» Exercise aim
Find every line in the items below that contains the word "Settings" and copy each one.

» Extracted records
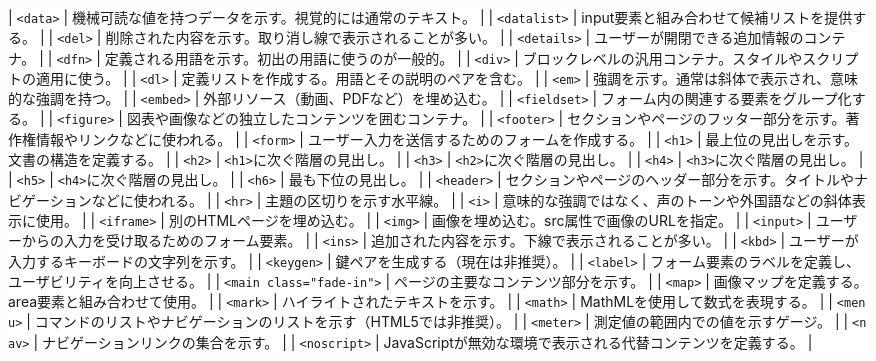 | `<data>`       | 機械可読な値を持つデータを示す。視覚的には通常のテキスト。                       |
| `<datalist>`   | input要素と組み合わせて候補リストを提供する。                                    |
| `<del>`        | 削除された内容を示す。取り消し線で表示されることが多い。                         |
| `<details>`    | ユーザーが開閉できる追加情報のコンテナ。                                         |
| `<dfn>`        | 定義される用語を示す。初出の用語に使うのが一般的。                               |
| `<div>`        | ブロックレベルの汎用コンテナ。スタイルやスクリプトの適用に使う。                 |
| `<dl>`         | 定義リストを作成する。用語とその説明のペアを含む。                               |
| `<em>`         | 強調を示す。通常は斜体で表示され、意味的な強調を持つ。                           |
| `<embed>`      | 外部リソース（動画、PDFなど）を埋め込む。                                        |
| `<fieldset>`   | フォーム内の関連する要素をグループ化する。                                       |
| `<figure>`     | 図表や画像などの独立したコンテンツを囲むコンテナ。                               |
| `<footer>`     | セクションやページのフッター部分を示す。著作権情報やリンクなどに使われる。       |
| `<form>`       | ユーザー入力を送信するためのフォームを作成する。                                 |
| `<h1>`         | 最上位の見出しを示す。文書の構造を定義する。                                     |
| `<h2>`         | `<h1>`に次ぐ階層の見出し。                                                           |
| `<h3>`         | `<h2>`に次ぐ階層の見出し。                                                           |
| `<h4>`         | `<h3>`に次ぐ階層の見出し。                                                           |
| `<h5>`         | `<h4>`に次ぐ階層の見出し。                                                           |
| `<h6>`         | 最も下位の見出し。                                                               |
| `<header>`     | セクションやページのヘッダー部分を示す。タイトルやナビゲーションなどに使われる。 |
| `<hr>`         | 主題の区切りを示す水平線。                                                       |
| `<i>`          | 意味的な強調ではなく、声のトーンや外国語などの斜体表示に使用。                   |
| `<iframe>`     | 別のHTMLページを埋め込む。                                                       |
| `<img>`        | 画像を埋め込む。src属性で画像のURLを指定。                                       |
| `<input>`      | ユーザーからの入力を受け取るためのフォーム要素。                                 |
| `<ins>`        | 追加された内容を示す。下線で表示されることが多い。                               |
| `<kbd>`        | ユーザーが入力するキーボードの文字列を示す。                                     |
| `<keygen>`     | 鍵ペアを生成する（現在は非推奨）。                                               |
| `<label>`      | フォーム要素のラベルを定義し、ユーザビリティを向上させる。                       |
| `<main class="fade-in">`       | ページの主要なコンテンツ部分を示す。                                             |
| `<map>`        | 画像マップを定義する。area要素と組み合わせて使用。                               |
| `<mark>`       | ハイライトされたテキストを示す。                                                 |
| `<math>`       | MathMLを使用して数式を表現する。                                                 |
| `<menu>`       | コマンドのリストやナビゲーションのリストを示す（HTML5では非推奨）。              |
| `<meter>`      | 測定値の範囲内での値を示すゲージ。                                               |
| `<nav>`        | ナビゲーションリンクの集合を示す。                                               |
| `<noscript>`   | JavaScriptが無効な環境で表示される代替コンテンツを定義する。                     |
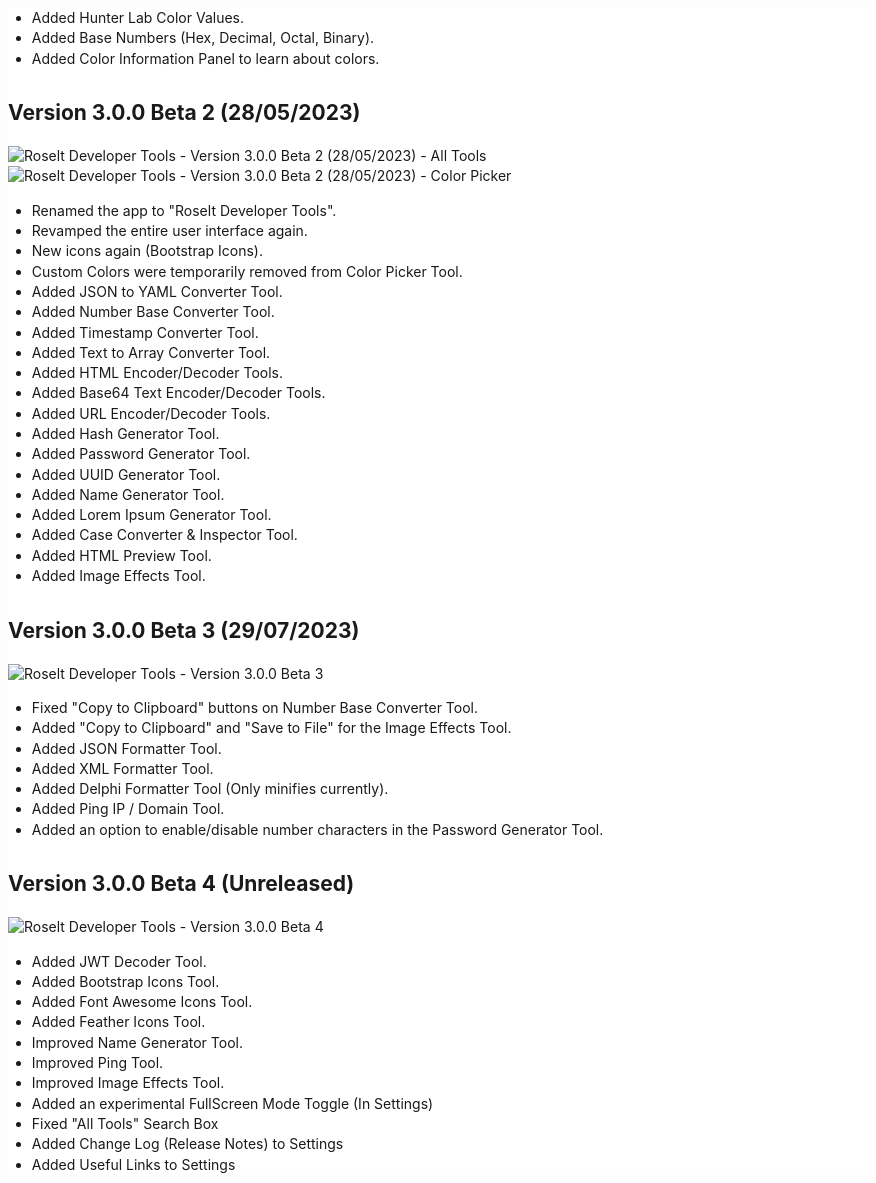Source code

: - Added Hunter Lab Color Values.
- Added Base Numbers (Hex, Decimal, Octal, Binary).
- Added Color Information Panel to learn about colors.


## Version 3.0.0 Beta 2 (28/05/2023)
![Roselt Developer Tools - Version 3.0.0 Beta 2 (28/05/2023) - All Tools](https://github.com/shaunroselt/Roselt-Developer-Tools/assets/5418178/8e0c3a56-6e82-46d7-b285-506e2c8b4e5a)
![Roselt Developer Tools - Version 3.0.0 Beta 2 (28/05/2023) - Color Picker](https://github.com/shaunroselt/Roselt-Developer-Tools/assets/5418178/f426d00d-635f-444a-8a7f-c36f067b27e5)
- Renamed the app to "Roselt Developer Tools".
- Revamped the entire user interface again.
- New icons again (Bootstrap Icons).
- Custom Colors were temporarily removed from Color Picker Tool.
- Added JSON to YAML Converter Tool.
- Added Number Base Converter Tool.
- Added Timestamp Converter Tool.
- Added Text to Array Converter Tool.
- Added HTML Encoder/Decoder Tools.
- Added Base64 Text Encoder/Decoder Tools.
- Added URL Encoder/Decoder Tools.
- Added Hash Generator Tool.
- Added Password Generator Tool.
- Added UUID Generator Tool.
- Added Name Generator Tool.
- Added Lorem Ipsum Generator Tool.
- Added Case Converter & Inspector Tool.
- Added HTML Preview Tool.
- Added Image Effects Tool.


## Version 3.0.0 Beta 3 (29/07/2023)
![Roselt Developer Tools - Version 3.0.0 Beta 3](https://github.com/shaunroselt/Roselt-Developer-Tools/assets/5418178/f53f337f-9ac0-490e-9642-a0b445068ec0)
- Fixed "Copy to Clipboard" buttons on Number Base Converter Tool.
- Added "Copy to Clipboard" and "Save to File" for the Image Effects Tool.
- Added JSON Formatter Tool.
- Added XML Formatter Tool.
- Added Delphi Formatter Tool (Only minifies currently).
- Added Ping IP / Domain Tool.
- Added an option to enable/disable number characters in the Password Generator Tool.


## Version 3.0.0 Beta 4 (Unreleased)
![Roselt Developer Tools - Version 3.0.0 Beta 4](https://github.com/shaunroselt/Roselt-Developer-Tools/assets/5418178/2ef0099e-0c42-4a9a-a5b8-72f06ec76da1)
- Added JWT Decoder Tool.
- Added Bootstrap Icons Tool.
- Added Font Awesome Icons Tool.
- Added Feather Icons Tool.
- Improved Name Generator Tool.
- Improved Ping Tool.
- Improved Image Effects Tool.
- Added an experimental FullScreen Mode Toggle (In Settings)
- Fixed "All Tools" Search Box
- Added Change Log (Release Notes) to Settings
- Added Useful Links to Settings
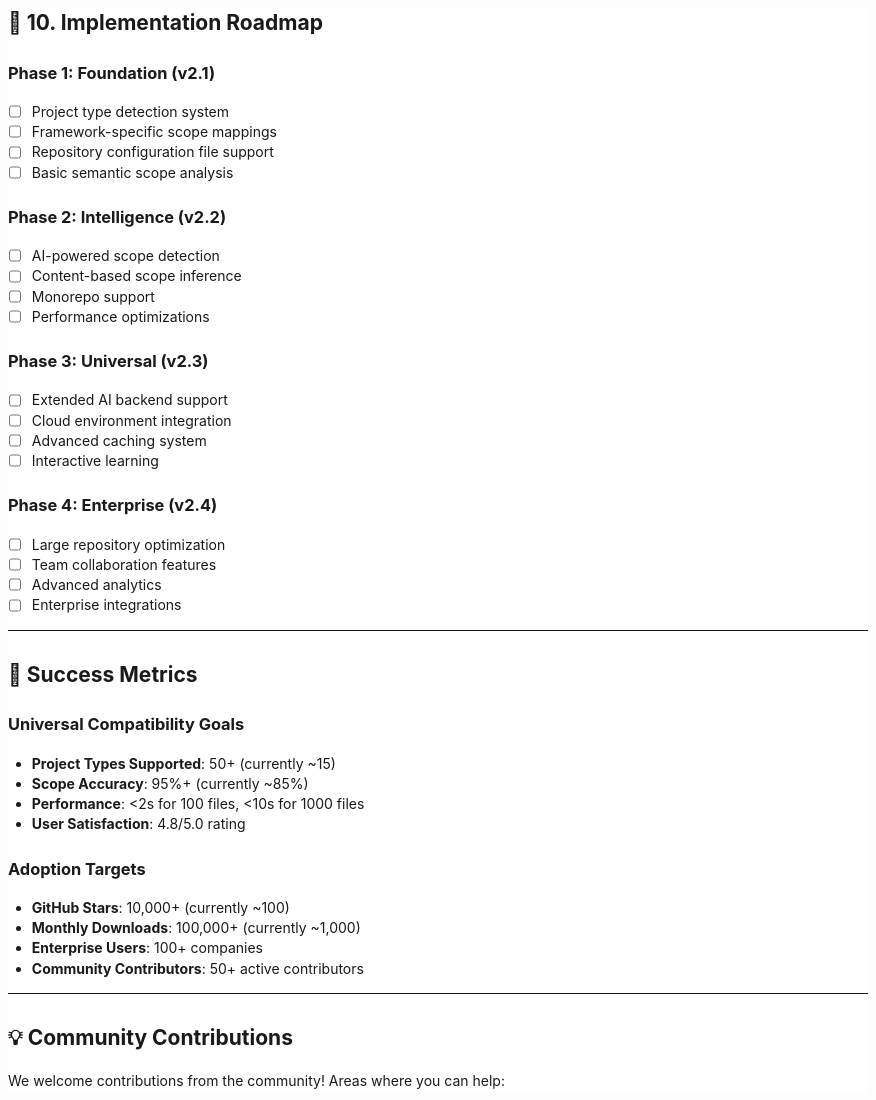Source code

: 
## 🚀 **10. Implementation Roadmap**

### **Phase 1: Foundation (v2.1)**
- [ ] Project type detection system
- [ ] Framework-specific scope mappings
- [ ] Repository configuration file support
- [ ] Basic semantic scope analysis

### **Phase 2: Intelligence (v2.2)**
- [ ] AI-powered scope detection
- [ ] Content-based scope inference
- [ ] Monorepo support
- [ ] Performance optimizations

### **Phase 3: Universal (v2.3)**
- [ ] Extended AI backend support
- [ ] Cloud environment integration
- [ ] Advanced caching system
- [ ] Interactive learning

### **Phase 4: Enterprise (v2.4)**
- [ ] Large repository optimization
- [ ] Team collaboration features
- [ ] Advanced analytics
- [ ] Enterprise integrations

---

## 🎯 **Success Metrics**

### **Universal Compatibility Goals**
- **Project Types Supported**: 50+ (currently ~15)
- **Scope Accuracy**: 95%+ (currently ~85%)
- **Performance**: <2s for 100 files, <10s for 1000 files
- **User Satisfaction**: 4.8/5.0 rating

### **Adoption Targets**
- **GitHub Stars**: 10,000+ (currently ~100)
- **Monthly Downloads**: 100,000+ (currently ~1,000)
- **Enterprise Users**: 100+ companies
- **Community Contributors**: 50+ active contributors

---

## 💡 **Community Contributions**

We welcome contributions from the community! Areas where you can help:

» Output for this task
- Added an experimental FullScreen Mode Toggle (In Settings)
- Added Change Log (Release Notes) to Settings
- Added Useful Links to Settings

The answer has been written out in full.